In the summers, my parents would take my brother and me to visit our grandparents. We loved these trips, loved running around the old ranch with my grandparents’ German Shepard, exploring the outbuildings, collecting eggs from the chickens, and generally experiencing all the things that were foreign to kids growing up in a city.
We learned to watch out for rattlesnakes, how to get under a barbed wire fence without scratching ourselves, and not to wear Converse near a cactus. Though there were technically many dangerous things for kids to get into, we looked out for each other. During the day, we were given free rein to wander.
Nights, however, were another story. In the mountains, night fell quickly. Even before the sky began to darken, the temperature would fall. Outside, you’d begin to shiver without a jacket, as shadows of bats swooped low overhead as they left the barn for the night. The darkness there was complete, especially on nights with no moon. By dusk, my brother and I would be called inside and put to bed. Nights were not ours to explore.

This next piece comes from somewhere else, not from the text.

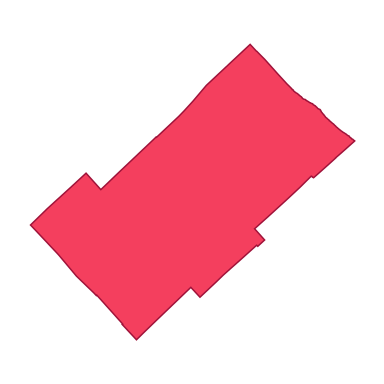 General Las Heras, Buenos Aires, Argentina (Robinson projection), rotated 94°
{"feature_id": "61730980B57566902843096", "entity_name": "General Las Heras", "entity_type": "district", "adm_level": 2, "iso_a3": "ARG", "parent_name": "Argentina", "parent_adm1": "Buenos Aires", "projection": "robinson", "projection_center": [-59.099, -34.91], "detail": "fine", "context": "isolated", "style": "filled", "palette": "rose", "viewbox_px": 384, "rotation_deg": 94, "n_neighbors": 0, "source": "geoboundaries", "source_scale": "gbopen_adm2", "svg_char_len": 3763}
<svg xmlns="http://www.w3.org/2000/svg" viewBox="0 0 384 384"><g transform="rotate(94 192 192)"><path d="M333.7,228.6L321.8,217.9L287.2,186.5L296.4,176.7L279.5,161.1L272.8,155.1L265.5,148.0L255.4,138.1L240.6,123.8L241.6,122.6L234.8,116.2L224.3,127.0L211.0,114.1L193.7,97.6L180.1,84.9L167.9,74.2L168.0,73.8L168.0,73.6L168.2,73.4L168.3,73.3L168.4,73.1L168.7,73.0L168.8,72.8L169.0,72.5L169.0,72.1L169.2,71.9L169.3,71.7L162.7,65.2L152.4,55.2L148.0,51.0L147.9,51.1L142.0,45.2L129.7,33.2L129.6,33.3L129.4,33.5L129.2,34.0L129.0,34.5L128.8,34.7L128.6,34.8L128.5,35.0L128.3,35.2L128.1,35.4L128.0,35.6L128.0,35.8L128.0,36.2L127.9,36.4L127.7,36.6L127.3,36.8L127.2,37.0L127.0,37.3L126.8,37.5L126.6,37.7L126.6,38.0L126.4,38.3L126.2,38.5L125.6,38.9L125.4,39.0L125.2,39.2L125.1,39.5L125.0,39.8L125.0,40.0L124.8,40.3L124.8,40.5L124.6,40.8L124.4,41.1L124.2,41.4L124.0,41.6L123.7,42.0L123.5,42.3L123.3,42.6L123.2,43.0L123.0,43.3L122.8,43.6L122.6,44.0L122.3,44.5L122.2,44.8L122.1,45.0L122.0,45.3L121.8,45.5L121.7,45.8L121.5,46.0L121.3,46.4L121.1,46.6L121.0,46.9L120.8,47.3L120.6,47.5L120.4,47.8L120.2,48.0L120.0,48.3L119.8,48.6L119.7,48.9L119.5,49.2L119.3,49.5L119.1,49.7L118.8,50.0L118.6,50.4L118.3,50.8L118.1,51.0L117.8,51.4L117.6,51.6L117.4,52.0L117.1,52.4L116.9,52.7L116.6,53.0L116.4,53.1L116.2,53.4L116.0,53.6L115.8,53.9L115.6,54.2L115.4,54.4L115.2,54.7L115.0,54.8L114.7,55.1L114.6,55.3L114.4,55.5L114.1,55.9L113.9,56.3L113.7,56.6L113.4,57.0L113.2,57.3L112.9,57.6L112.6,58.0L112.4,58.3L112.3,58.5L112.0,58.9L111.8,59.1L111.6,59.3L111.5,59.5L111.4,59.6L111.2,59.9L111.2,60.1L110.8,60.3L110.5,60.5L110.3,60.8L110.2,61.0L109.9,61.5L109.7,61.8L109.4,62.2L109.2,62.4L109.0,62.5L108.9,62.7L108.8,62.9L108.6,63.2L108.4,63.5L108.2,63.7L108.1,64.0L107.8,64.2L107.6,64.3L107.3,64.5L107.1,64.7L106.9,64.9L106.6,65.2L106.3,65.4L106.2,65.6L106.0,65.8L105.8,65.9L105.5,66.0L105.3,66.3L105.1,66.6L104.9,66.8L104.7,67.1L104.3,67.4L104.0,67.6L103.9,67.7L103.7,67.9L103.6,68.0L103.4,68.2L103.2,68.5L102.9,68.6L102.6,68.7L102.4,68.8L102.2,68.9L102.1,69.1L102.0,69.3L101.8,69.5L101.6,69.5L101.2,69.6L101.0,69.8L100.9,69.9L100.7,70.2L100.6,70.5L100.5,70.8L100.5,71.0L100.4,71.3L100.2,71.6L100.2,71.8L100.1,72.1L100.0,72.3L99.8,72.4L99.6,72.6L99.4,72.8L99.2,73.0L98.9,73.4L98.7,73.5L98.4,73.9L98.2,74.3L97.9,74.6L97.6,74.8L97.4,75.1L97.3,75.3L97.3,75.5L97.2,75.8L97.0,76.0L96.8,76.2L96.7,76.5L96.6,77.0L96.4,77.2L96.2,77.4L95.9,77.5L95.6,77.8L95.6,78.0L95.5,78.3L95.4,78.4L95.4,78.7L95.3,79.0L95.2,79.2L95.2,79.4L95.0,79.7L94.9,79.9L94.7,80.2L94.7,80.5L94.6,80.8L94.5,81.0L94.4,81.2L94.2,81.4L94.0,81.7L93.9,82.0L93.7,82.4L93.5,82.6L93.4,82.9L93.3,83.2L93.1,83.4L93.1,83.6L93.0,83.8L92.9,84.1L92.8,84.3L92.7,84.6L92.3,84.7L92.2,84.8L92.1,85.1L91.9,85.4L91.8,85.6L91.7,85.8L91.7,86.1L91.7,86.3L91.7,86.5L91.6,86.9L91.6,87.2L91.5,87.4L91.3,87.6L91.1,87.9L91.0,88.1L90.8,88.3L90.6,88.6L90.4,88.6L90.3,88.8L90.1,89.0L89.8,89.2L89.5,89.4L89.3,89.7L89.2,90.0L88.8,90.5L88.6,90.9L88.4,91.2L88.3,91.4L88.1,91.7L87.9,92.0L87.6,92.1L87.4,92.3L87.3,92.6L87.2,92.8L86.9,93.1L86.7,93.4L86.4,93.8L86.2,94.2L86.1,94.5L85.9,95.0L85.6,95.5L85.4,95.6L85.3,95.9L85.1,96.2L85.0,96.5L84.8,96.7L84.6,96.9L84.5,97.1L84.4,97.3L84.3,97.5L84.0,97.7L83.8,97.8L83.5,98.0L83.4,98.0L83.2,98.2L83.0,98.4L82.9,98.6L82.8,98.8L82.9,99.1L82.2,99.5L79.8,102.2L77.5,104.9L68.6,114.3L54.9,128.4L49.7,134.3L47.1,137.2L47.1,137.5L40.7,144.3L65.0,166.9L84.6,185.1L101.5,197.5L111.7,205.6L117.5,210.5L139.9,231.2L139.6,231.6L142.6,234.3L175.4,264.4L186.4,274.4L196.0,283.1L180.6,299.0L196.1,313.6L218.6,335.1L236.2,350.8L248.8,337.1L264.0,320.7L284.1,301.3L299.5,282.9L302.0,280.2L301.5,279.8L301.9,279.4L311.3,269.7L328.6,251.9L329.0,252.4L343.3,237.1L335.6,230.3L333.7,228.6Z" fill="#f43f5e" stroke="#9f1239" stroke-width="1.5"/></g></svg>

I suppose I should acknowledge part of the reason we liked to spend so much time outside. Yes, we did enjoy playing the part of little ranchhands, but looking back, I think we also avoided spending too much time in that old house. It had a feeling about it. It never felt empty, if that makes sense. Sometimes, we would all be in the kitchen in the mornings, bleary-eyed and ready for breakfast, and in a lull in the conversation, I swear I could hear footsteps running down the upstairs hallway. My grandparents always dismissed me if I asked them about the noises, blaming the oldness of the house, the plumbing, the creaky wood, etc. So I learned to say nothing at all about the times I’d be in the bath, and the toothbrushes would spin slowly around in their holders, as if an invisible finger was twirling them around, just for my entertainment.
One night, my brother and I had gone to bed as usual. At our grandparents’ house, he slept in the top bunk, and I slept on the bottom, as I had a habit of falling out of bed. This meant that when our grandparents’ German Shepard, Lucy, burst into the room in the middle of the night, she leapt straight into bed with me. Lucy was an outdoor dog. She was supposed to protect the chickens. Only during the coldest nights in winter did my grandparents let her into the kitchen. Given that it was June, I figured she must have snuck inside somehow.
Rubbing my eyes, I tried to get Lucy out of the room and downstairs as quietly as I could. She ran down the stairs ahead of me, and I followed her into the kitchen. It was pitch black, inside and out. I started walking towards the sliding glass doors my grandparents had installed, and as I reached for the door, the kitchen lights turned on. The light switch was on the other side of the room, and I hadn’t touched it when I’d walked by. Now, every light in the kitchen was ablaze, and I blinked, then looked up. In front of me, framed by the sliding door, was the biggest black bear I’d ever seen. Lucy started barking, and I stepped quickly away from the door.
I’d been seconds away from opening the door and walking into the bear. I had always thought I should be afraid of whatever made the noises in my grandparents’ house, but I knew how to be safe when I was outside. But maybe I got that wrong.